Dora Kramer - O Estado de S.Paulo
Depois de anos de elogios ao cinismo,
de celebração da baixa esperteza e do rebaixamento da ética à categoria das
irrelevâncias, voltamos a falar de valores na dimensão do valor que de fato
têm.
A impressão que dá é que ministros do
Supremo Tribunal Federal estavam com o tema entalado na garganta, à espera do
melhor momento para desabafar.
Assim, a cada dia, a cada sessão de
julgamento do processo do mensalão, sucedem-se, em forma de votos, lições sobre
a distinção entre o certo e o errado.
Uma questão aparentemente simples,
cuja abordagem fica complicada em ambiente onde viceja com sucesso a cultura da
transgressão.
O que seria normal tornou-se
excepcional. A regra virou exceção. Quem reclama é mal intencionado ou
desavisado sobre a impossibilidade de o Brasil andar nos trilhos da lei.
Na sessão de segunda-feira, o decano
da Corte, Celso de Mello, deu uma aula magna sobre o direito de todo cidadão de
contar com "administradores íntegros, parlamentares probos e juízes
incorruptíveis".
Um voto em feitio manual de instrução
contra a venalidade e a delinquência como modos de operação do poder público.
Pontuou com clareza meridiana o mal
que a corrupção faz ao Estado de direito, resgatou o sentido do memorável
discurso de Marco Aurélio Mello quando assumiu a presidência do Tribunal
Superior Eleitoral em 2006.
Marco Aurélio foi o primeiro a
apontar com contundência o processo de degradação de princípios baseada nas
conveniências políticas de um governo.
"A rotina de desfaçatez e
indignidade parece não ter limites, levando os já conformados cidadãos
brasileiros a uma apatia cada vez mais surpreendente, como se tudo fosse muito
natural e devesse ser assim mesmo; como se todos os homens públicos, em
diferentes épocas, fossem e tivessem sido igualmente desonestos, numa mistura
indistinta de escárnio e afronta, e o erro do passado justificasse os erros do
presente", avisou.
À época falou praticamente sozinho,
no diapasão dos votos vencidos que costumam lhe render acusações de que
contraria o senso comum por puro estrelismo.
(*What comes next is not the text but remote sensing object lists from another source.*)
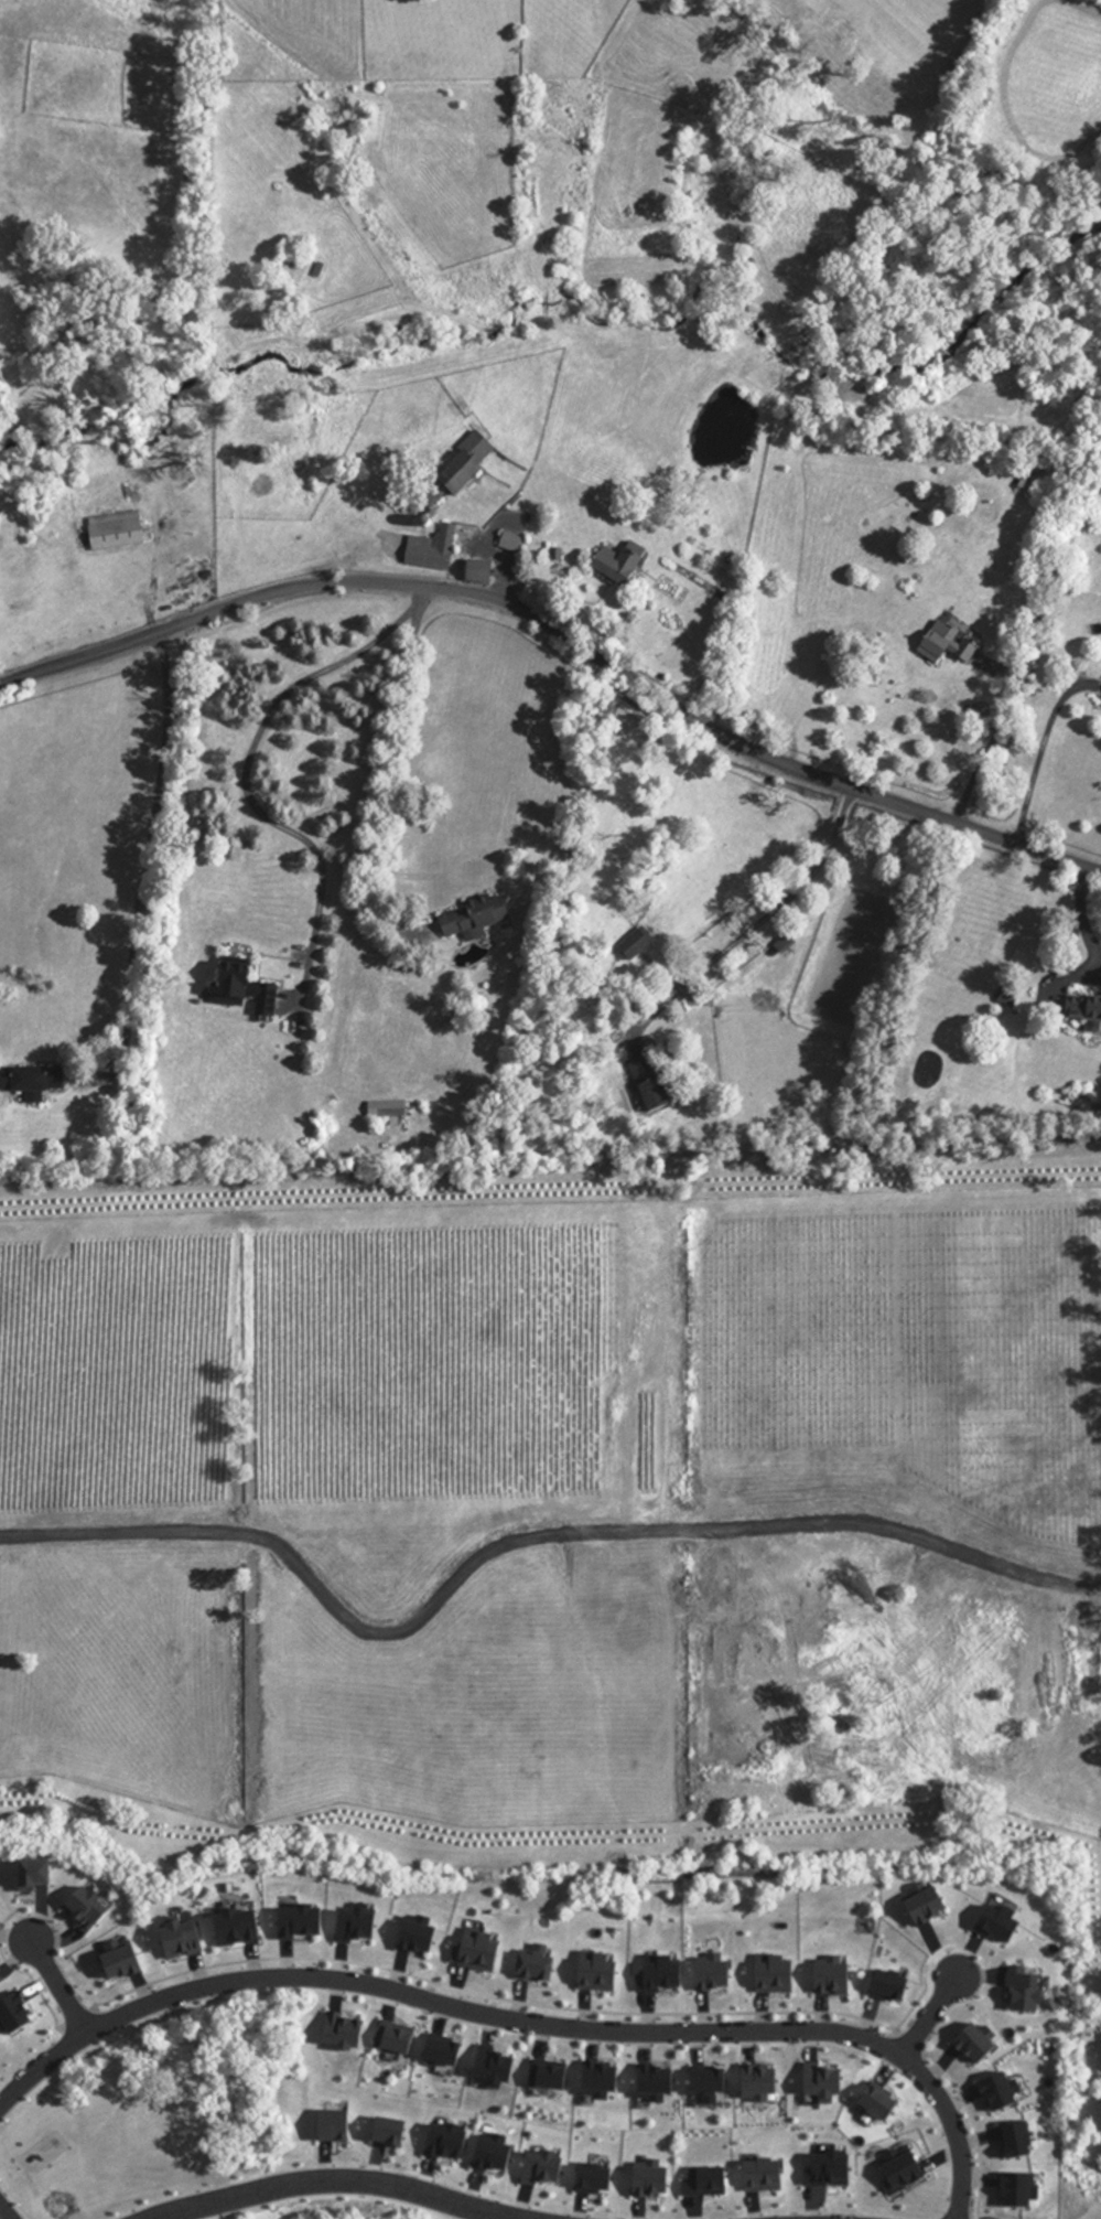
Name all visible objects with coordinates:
building: (463, 473)
building: (1029, 488)
building: (117, 531)
building: (513, 543)
building: (435, 550)
building: (624, 565)
building: (482, 572)
road: (564, 635)
building: (942, 643)
road: (990, 743)
road: (1037, 756)
road: (243, 777)
road: (393, 801)
road: (149, 838)
road: (1084, 913)
road: (763, 916)
building: (476, 919)
building: (637, 944)
building: (242, 986)
building: (1087, 1014)
building: (649, 1081)
building: (32, 1082)
building: (376, 1111)
road: (515, 1536)
road: (6, 1921)
road: (34, 1979)
road: (60, 1985)
road: (547, 2005)
road: (930, 2013)
road: (76, 2017)
road: (524, 2023)
road: (911, 2039)
road: (973, 2133)
road: (334, 2182)
road: (7, 2210)

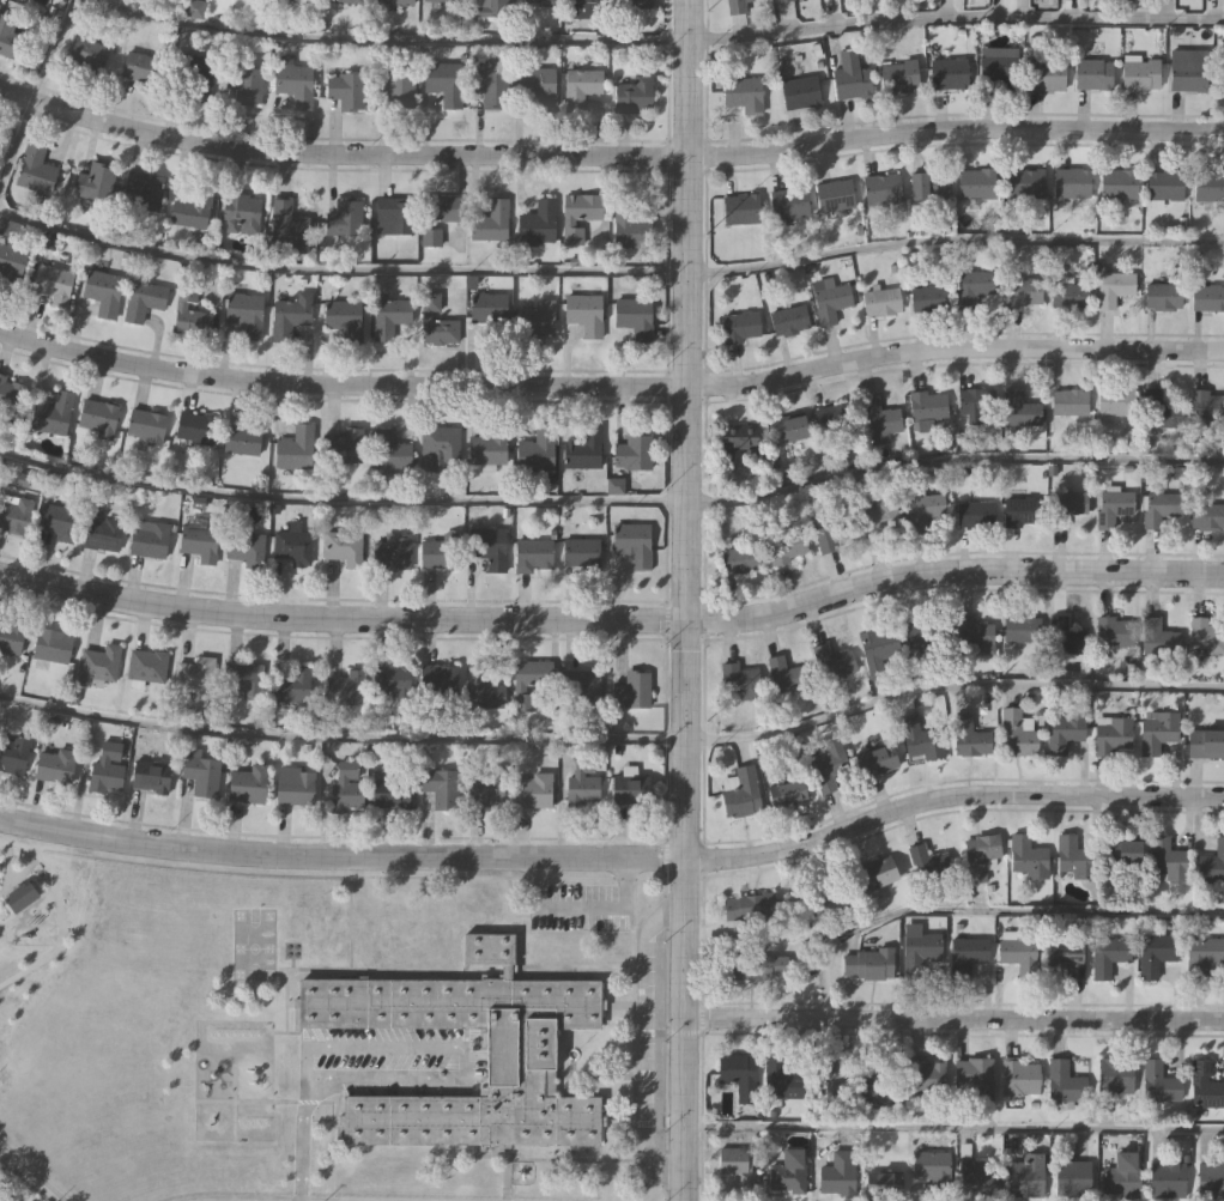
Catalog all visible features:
building: (303, 0)
building: (441, 1)
building: (782, 1)
building: (40, 2)
building: (340, 2)
building: (392, 3)
building: (535, 3)
building: (629, 4)
building: (735, 6)
building: (492, 7)
building: (580, 8)
building: (193, 9)
building: (9, 40)
road: (657, 41)
building: (88, 56)
building: (1188, 68)
building: (1220, 68)
building: (139, 69)
building: (998, 70)
building: (1092, 71)
building: (1140, 72)
building: (947, 76)
building: (1044, 78)
building: (441, 79)
building: (849, 79)
building: (897, 79)
building: (198, 80)
building: (295, 86)
building: (246, 87)
building: (536, 87)
building: (579, 88)
road: (36, 90)
building: (394, 90)
building: (489, 90)
building: (344, 92)
building: (740, 94)
building: (798, 94)
building: (633, 97)
road: (608, 154)
building: (36, 172)
building: (1074, 181)
building: (978, 182)
building: (96, 184)
building: (1025, 184)
building: (1119, 184)
building: (1166, 185)
building: (1210, 185)
building: (929, 186)
building: (880, 189)
building: (834, 194)
building: (147, 195)
building: (790, 202)
building: (742, 207)
building: (193, 210)
building: (242, 214)
building: (576, 217)
building: (392, 218)
building: (344, 219)
building: (434, 219)
building: (291, 224)
building: (489, 224)
building: (536, 226)
building: (629, 229)
building: (11, 265)
road: (609, 271)
building: (54, 286)
building: (973, 286)
building: (1114, 286)
building: (1021, 291)
building: (1070, 293)
building: (104, 294)
building: (1164, 295)
building: (1208, 296)
building: (929, 297)
building: (830, 299)
building: (880, 300)
building: (144, 302)
building: (486, 305)
building: (195, 311)
building: (582, 315)
building: (246, 316)
building: (289, 318)
building: (790, 318)
building: (387, 319)
building: (632, 320)
building: (342, 321)
building: (539, 321)
building: (434, 324)
building: (740, 324)
road: (610, 386)
building: (10, 395)
building: (1117, 399)
building: (977, 400)
building: (1072, 402)
building: (1207, 403)
building: (928, 404)
building: (1023, 407)
building: (1162, 408)
building: (54, 415)
building: (836, 415)
building: (99, 419)
building: (881, 420)
building: (146, 426)
building: (790, 427)
building: (198, 430)
building: (241, 437)
building: (740, 437)
building: (439, 447)
building: (342, 448)
building: (293, 449)
building: (485, 450)
building: (582, 450)
building: (387, 451)
building: (535, 451)
building: (631, 454)
building: (1, 463)
road: (612, 502)
building: (1065, 505)
building: (1112, 505)
building: (925, 506)
building: (1159, 507)
building: (1021, 510)
building: (974, 512)
building: (15, 515)
building: (1208, 515)
building: (881, 517)
building: (58, 523)
building: (832, 528)
building: (103, 535)
building: (151, 542)
building: (199, 544)
building: (630, 545)
building: (789, 545)
building: (291, 547)
building: (487, 548)
building: (243, 549)
building: (341, 549)
building: (391, 552)
building: (438, 552)
building: (579, 554)
building: (531, 556)
building: (743, 558)
road: (683, 600)
road: (612, 619)
building: (1021, 626)
building: (926, 629)
building: (1112, 629)
building: (977, 633)
building: (1066, 635)
building: (1158, 636)
building: (1203, 636)
building: (11, 638)
building: (53, 646)
building: (881, 649)
building: (833, 660)
building: (99, 666)
building: (146, 666)
building: (784, 673)
building: (193, 676)
building: (437, 679)
building: (241, 680)
building: (740, 680)
building: (388, 681)
building: (528, 683)
building: (291, 685)
building: (344, 689)
building: (481, 691)
building: (630, 691)
building: (586, 692)
building: (1066, 728)
building: (1158, 729)
building: (1018, 730)
building: (1112, 732)
building: (923, 737)
building: (972, 737)
road: (613, 740)
building: (1206, 742)
building: (14, 756)
building: (879, 758)
building: (830, 764)
building: (56, 767)
building: (106, 770)
building: (199, 774)
building: (580, 778)
building: (147, 780)
building: (245, 785)
building: (292, 787)
building: (438, 788)
building: (343, 789)
building: (486, 791)
building: (628, 791)
building: (788, 791)
building: (529, 792)
building: (741, 792)
building: (386, 798)
building: (1126, 848)
building: (981, 855)
building: (1026, 856)
road: (615, 857)
building: (1074, 857)
building: (1166, 859)
building: (929, 863)
building: (1212, 863)
building: (876, 870)
building: (834, 897)
parking lot: (582, 907)
road: (583, 907)
building: (752, 907)
road: (983, 912)
park: (253, 946)
building: (1156, 950)
building: (917, 952)
building: (1203, 953)
building: (969, 954)
building: (1021, 954)
building: (1110, 955)
building: (1068, 958)
building: (871, 962)
building: (755, 965)
road: (953, 1019)
park: (154, 1022)
road: (641, 1038)
road: (455, 1046)
building: (520, 1054)
parking lot: (391, 1060)
building: (740, 1072)
building: (924, 1073)
building: (1116, 1074)
building: (1018, 1076)
building: (783, 1078)
building: (973, 1079)
building: (831, 1081)
building: (1064, 1083)
building: (1158, 1083)
building: (874, 1084)
building: (1204, 1086)
road: (952, 1127)
road: (304, 1151)
building: (738, 1163)
building: (934, 1165)
building: (789, 1171)
building: (837, 1173)
building: (1123, 1173)
building: (1025, 1176)
building: (1074, 1176)
road: (24, 1178)
building: (1167, 1178)
building: (976, 1179)
building: (1210, 1181)
building: (887, 1182)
Na essência, hoje Marco Aurélio tem a
companhia da maioria de seus pares. Com variações de entonação e argumentos,
reafirmam os limites da legalidade como pressuposto básico - deveria ser óbvio
- para a vida pública e privada.
"A
República não admite a apropriação do espaço público por governantes nem por
governados", disse Celso de Mello em lembrete desnecessário caso não
vivêssemos tempos de tão graves distorções.
Tempos em que é preciso um
processo judicial para que o País pare para ouvir que o crime não pode ser
aceito como uma prática habitual no exercício do poder.
Perícia. A certeza de que haverá condenações no
capítulo da corrupção ativa resulta de pura lógica: se o tribunal aceita que os
fatos apontados pela acusação aconteceram, aceita que alguém tinha domínio
sobre eles.
Do contrário teriam ocorrido
sem sujeito nem objeto. Algo como um corpo (de delito) sem tronco nem cabeça,
composto só de membros.
Estilo. Com seu jeito ameno, o
presidente do Supremo, Ayres Britto, confrontou a argumentação do revisor
Ricardo Lewandowski de forma talvez, se considerado o conteúdo, mais dura que o
relator Joaquim Barbosa com suas maneiras irritadiças.
Na sessão de segunda-feira
chamou a tese do caixa 2, aceita por Lewandowski, de "teratologia
argumentativa". Usou o juridiquês para dizer o que em bom português
significa "aberrante", "estapafúrdio", "absurdo".
Empregatício. O leitor Celso da Costa, advogado, faz uma
constatação: "Para Lula, ministro do Supremo é cargo de confiança".